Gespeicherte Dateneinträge
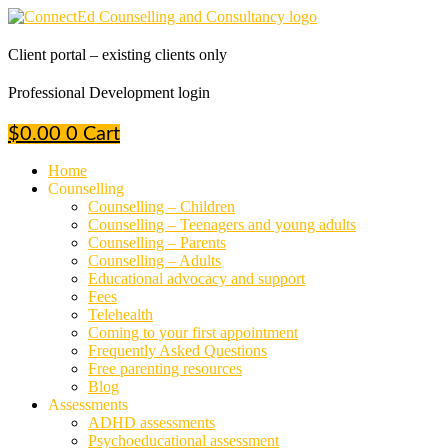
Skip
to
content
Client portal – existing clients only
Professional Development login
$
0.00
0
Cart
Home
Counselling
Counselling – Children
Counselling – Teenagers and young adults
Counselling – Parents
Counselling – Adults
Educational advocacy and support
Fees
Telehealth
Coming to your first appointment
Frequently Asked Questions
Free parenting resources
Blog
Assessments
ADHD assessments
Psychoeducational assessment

-- AUFGABE --
Tippe bitte sämtliche Zeilen oben Wort für Wort ab und lass die Bilder in deiner Antwort weg.

-- LÖSUNG --
Skip
to
content
Client portal – existing clients only
Professional Development login
$
0.00
0
Cart
Home
Counselling
Counselling – Children
Counselling – Teenagers and young adults
Counselling – Parents
Counselling – Adults
Educational advocacy and support
Fees
Telehealth
Coming to your first appointment
Frequently Asked Questions
Free parenting resources
Blog
Assessments
ADHD assessments
Psychoeducational assessment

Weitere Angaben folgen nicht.